◆ WHAT THE TASK ASKS:
Leave the pictures out. Transcribe exactly every line from the start of the records through the one containing "navegación y analizar".

....

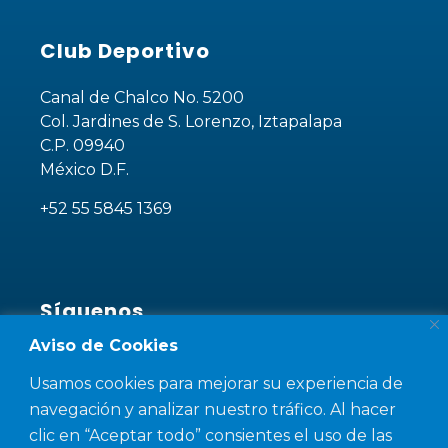
Club Deportivo
Canal de Chalco No. 5200
Col. Jardines de S. Lorenzo, Iztapalapa
C.P. 09940
México D.F.
+52 55 5845 1369
Síguenos
Aviso de Cookies
¡Sé parte de nuestra comunidad!
Usamos cookies para mejorar su experiencia de
navegación y analizar nuestro tráfico. Al hacer
clic en “Aceptar todo” consientes el uso de las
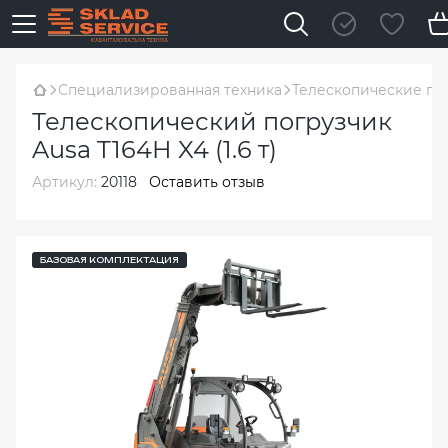
Специализированная техника
Телескопические по
Телескопический погрузчик
Ausa T164H X4 (1.6 т)
Артикул:
20118
Оставить отзыв
БАЗОВАЯ КОМПЛЕКТАЦИЯ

....

◆ SOLUTION TO THIS TASK:
Club Deportivo
Canal de Chalco No. 5200
Col. Jardines de S. Lorenzo, Iztapalapa
C.P. 09940
México D.F.
+52 55 5845 1369
Síguenos
Aviso de Cookies
¡Sé parte de nuestra comunidad!
Usamos cookies para mejorar su experiencia de
navegación y analizar nuestro tráfico. Al hacer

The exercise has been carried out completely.